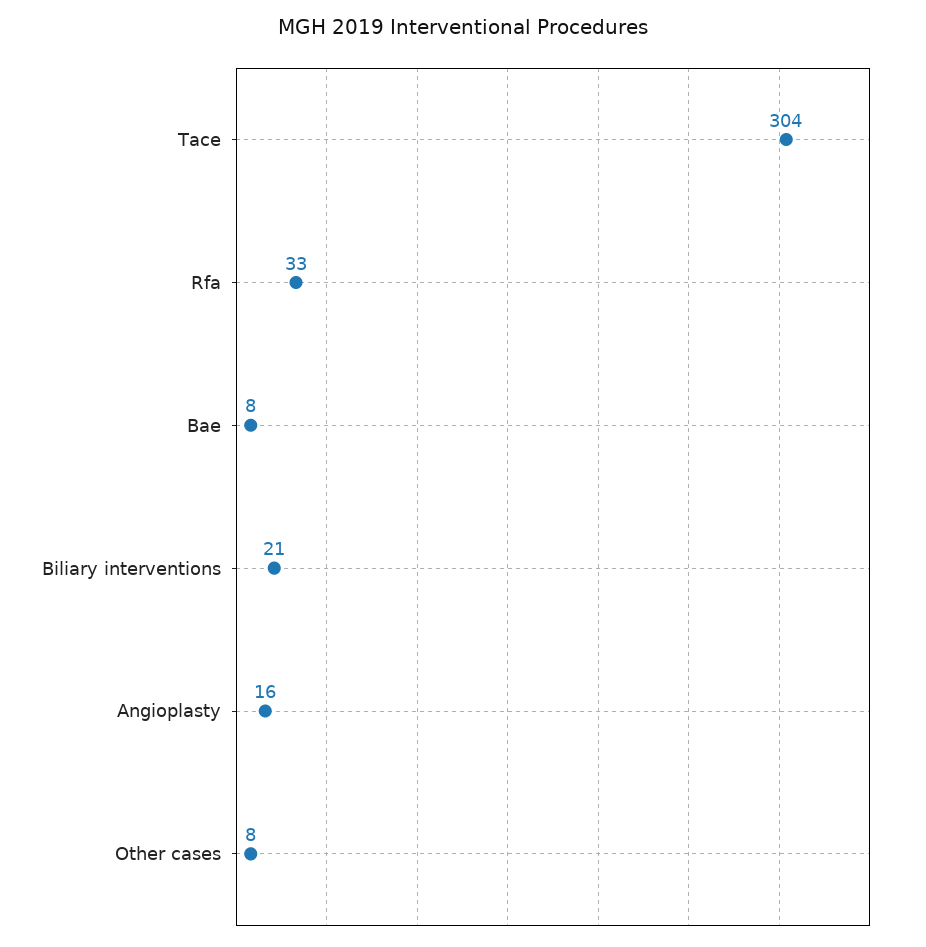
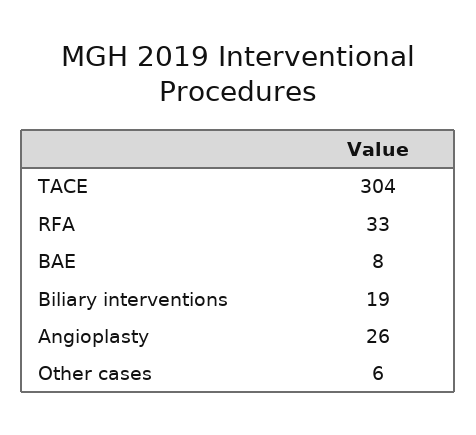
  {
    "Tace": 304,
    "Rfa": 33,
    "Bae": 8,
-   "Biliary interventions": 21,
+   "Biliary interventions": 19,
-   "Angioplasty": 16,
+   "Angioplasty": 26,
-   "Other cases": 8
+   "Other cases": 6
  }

-*-

EXERCISE REQUIREMENTS: Copy the entries above verbatim. Pictures do not belong in the copy.

EXERCISE SOLUTION:
  {
    "Tace": 304,
    "Rfa": 33,
    "Bae": 8,
-   "Biliary interventions": 21,
+   "Biliary interventions": 19,
-   "Angioplasty": 16,
+   "Angioplasty": 26,
-   "Other cases": 8
+   "Other cases": 6
  }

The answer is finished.